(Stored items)

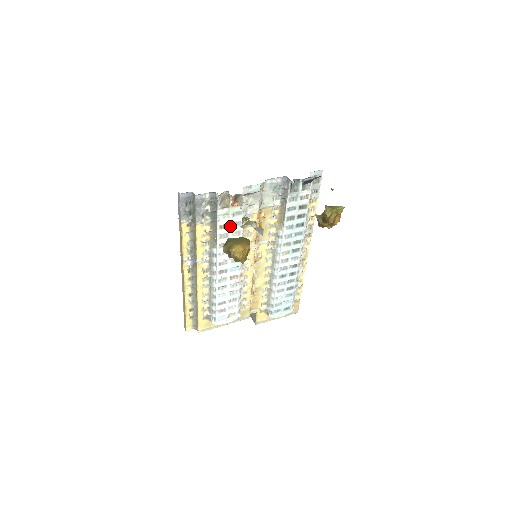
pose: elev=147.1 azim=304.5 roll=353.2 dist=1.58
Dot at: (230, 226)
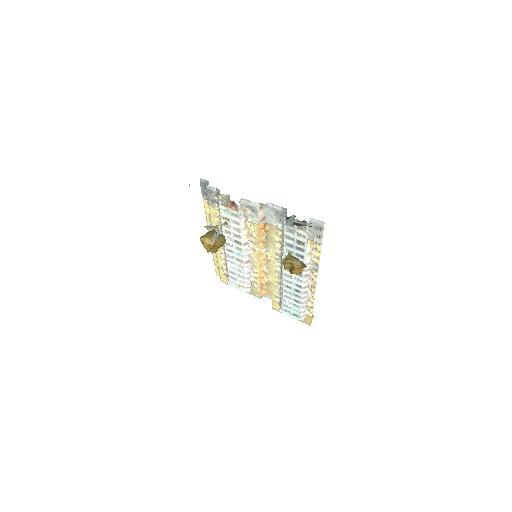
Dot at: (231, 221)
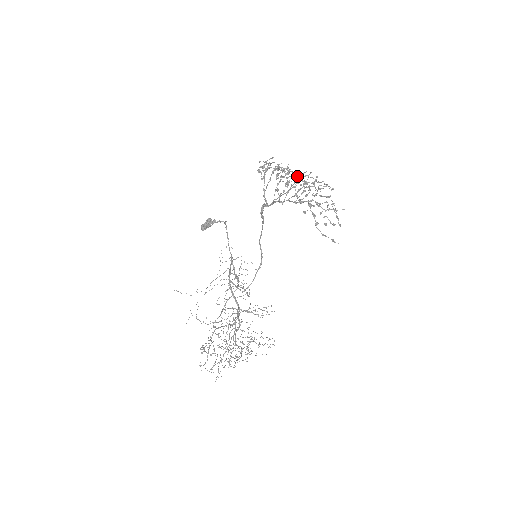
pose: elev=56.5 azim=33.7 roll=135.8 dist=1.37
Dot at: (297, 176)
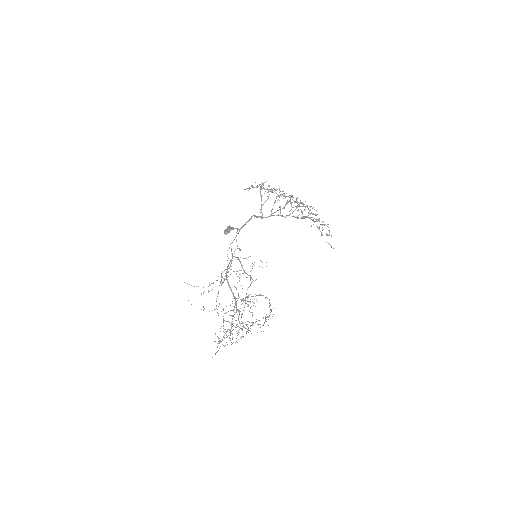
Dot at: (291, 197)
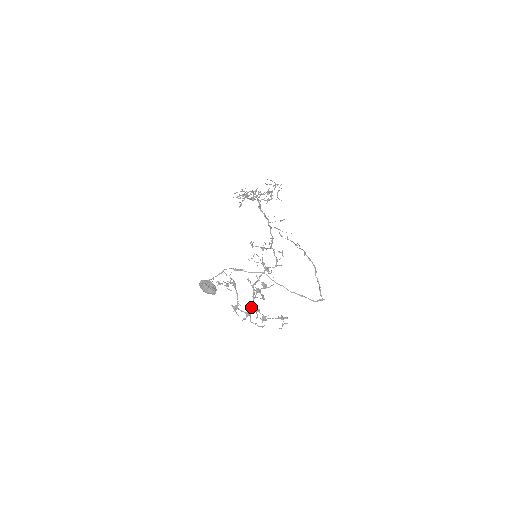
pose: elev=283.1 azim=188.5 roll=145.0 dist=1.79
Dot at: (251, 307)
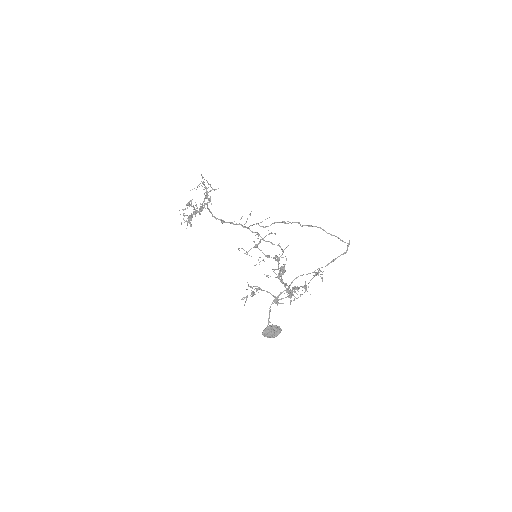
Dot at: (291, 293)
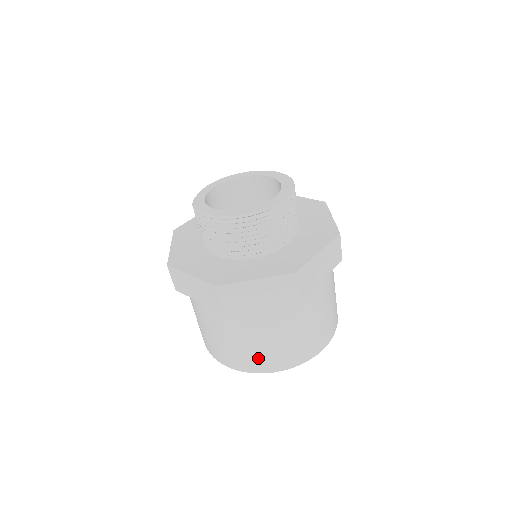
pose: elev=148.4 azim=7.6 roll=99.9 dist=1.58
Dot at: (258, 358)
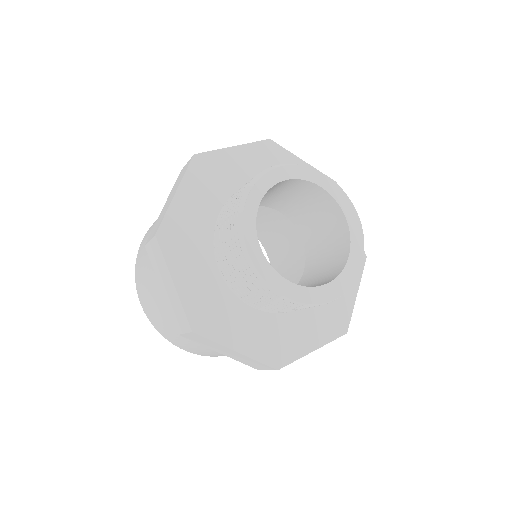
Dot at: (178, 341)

==

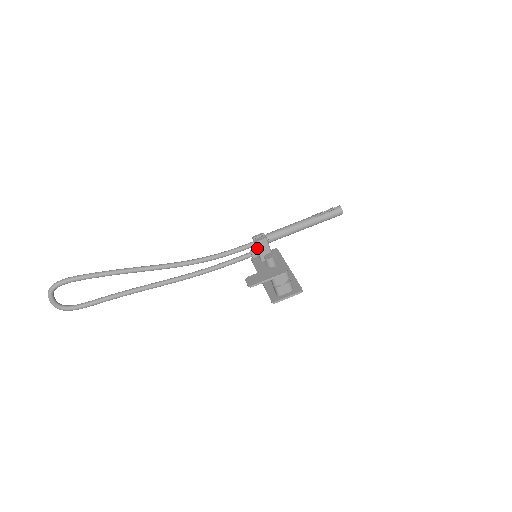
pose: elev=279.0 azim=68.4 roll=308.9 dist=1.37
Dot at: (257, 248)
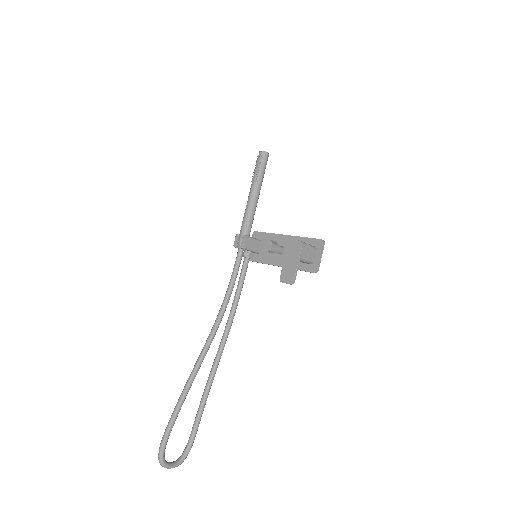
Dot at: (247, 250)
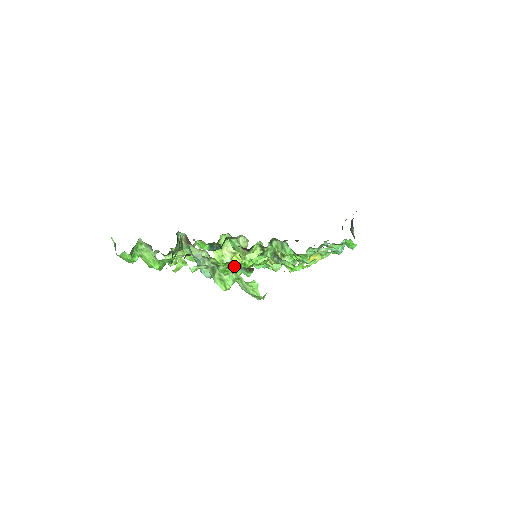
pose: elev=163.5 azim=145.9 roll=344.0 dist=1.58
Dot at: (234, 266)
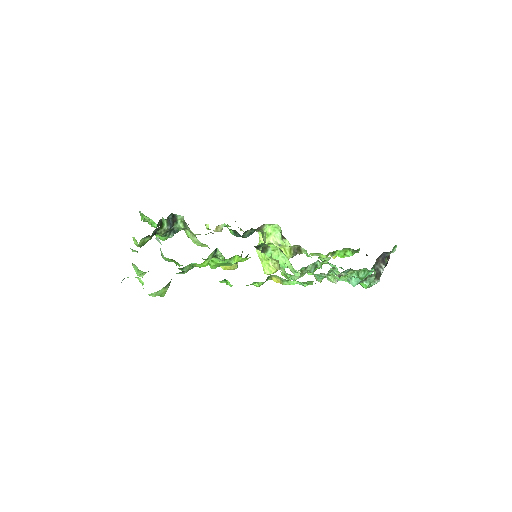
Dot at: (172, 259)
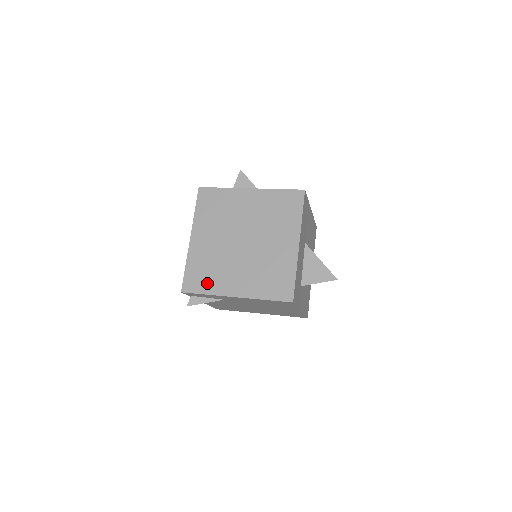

...

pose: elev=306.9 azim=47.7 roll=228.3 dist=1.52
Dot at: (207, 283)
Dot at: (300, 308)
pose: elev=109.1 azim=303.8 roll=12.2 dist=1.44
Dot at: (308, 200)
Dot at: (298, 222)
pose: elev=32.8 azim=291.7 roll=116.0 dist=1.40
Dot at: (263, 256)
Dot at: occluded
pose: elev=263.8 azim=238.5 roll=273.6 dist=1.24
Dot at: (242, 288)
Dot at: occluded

# Exercise
Locate every line in the entries above that contains the string "pose", matching case exactly, and copy each of those lines.

# Expected answer
pose: elev=147.1 azim=304.5 roll=353.2 dist=1.58
pose: elev=56.5 azim=33.7 roll=135.8 dist=1.37
pose: elev=283.1 azim=188.5 roll=145.0 dist=1.79
pose: elev=148.4 azim=7.6 roll=99.9 dist=1.58
pose: elev=279.0 azim=68.4 roll=308.9 dist=1.37
pose: elev=163.5 azim=145.9 roll=344.0 dist=1.58
pose: elev=306.9 azim=47.7 roll=228.3 dist=1.52
pose: elev=109.1 azim=303.8 roll=12.2 dist=1.44
pose: elev=32.8 azim=291.7 roll=116.0 dist=1.40
pose: elev=263.8 azim=238.5 roll=273.6 dist=1.24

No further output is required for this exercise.